Co przykładowo możesz przetestować?

  • Dowolną zmianę w kodzie CSS – możesz zaprezentować części klientów stronę w innej odsłonie graficznej, żeby zbadać, jak na nią zareagują. Możesz testować zmianę wyglądu menu, wyświetlanie poszczególnych modułów, zmiany związane z grafiką i wyświetlaniem tekstu itd.
  • Zapis na newsletter – zbadaj, dzięki której wersji belki czy wyskakującego okienka zapisało się więcej użytkowników.
  • Zmianę w obrębie dowolnego adresu URL: jeśli adres zawiera określony przez Ciebie fragment, możesz wprowadzić zmianę w ramach wszystkich stron z tym fragmentem. Przykład: każda karta produktu z konkretnym słowem w adresie URL może zostać nieco zmieniona. Do dyspozycji masz tutaj wyrażenia regularne określające zasady, według których są dobierane adresy URL do testu.
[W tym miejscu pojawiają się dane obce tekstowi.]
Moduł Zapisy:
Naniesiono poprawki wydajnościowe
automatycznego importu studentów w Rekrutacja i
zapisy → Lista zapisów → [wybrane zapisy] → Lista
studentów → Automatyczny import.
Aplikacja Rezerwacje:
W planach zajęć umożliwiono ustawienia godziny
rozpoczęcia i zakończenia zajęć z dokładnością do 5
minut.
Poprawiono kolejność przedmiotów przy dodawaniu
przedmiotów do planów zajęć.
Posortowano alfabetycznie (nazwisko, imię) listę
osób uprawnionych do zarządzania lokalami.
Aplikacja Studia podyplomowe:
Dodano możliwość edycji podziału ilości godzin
  • W obrębie całej strony możesz uruchomić kod javascript działający tylko wśród uczestników testu.
  • Możesz wyświetlić inną wersję testu osobom, które weszły na stronę z konkretnego parametru UTM (przykładowo osoby z newslettera czy reklamy na Facebooku mogłyby zobaczyć inny komunikat na stronie docelowej). Zwróć więc uwagę, że takie działanie pełni nie tyle rolę testu, co dodatkowej funkcjonalności w obrębie całej strony!
  • Możesz warunkować wyświetlanie swojego testu urządzeniem (desktop, tablet, mobile), lokalizacją czy systemem operacyjnym.
  • Możesz zbadać, jak na stronę reagują zupełnie nowi użytkownicy i porównać to z powracającymi osobami.
  • Dostępne są zaawansowane testy na bazie niestandardowych kodów JavaScript czy własnego pliku cookie.

Testowanie z Optimize otwiera szereg potężnych możliwości – nie tylko związanych z samymi testami, ale z zachowaniem twojego sklepu wobec różnych użytkowników. Podczas eksperymentów przydatna jest znajomość HTML, CSS czy Google Analytics. Jednak po przeczytaniu poradnika musisz umieć odpowiedzieć sobie na najważniejsze pytanie: czy ruch w moim sklepie pozwala jak najlepiej wykorzystać to narzędzie?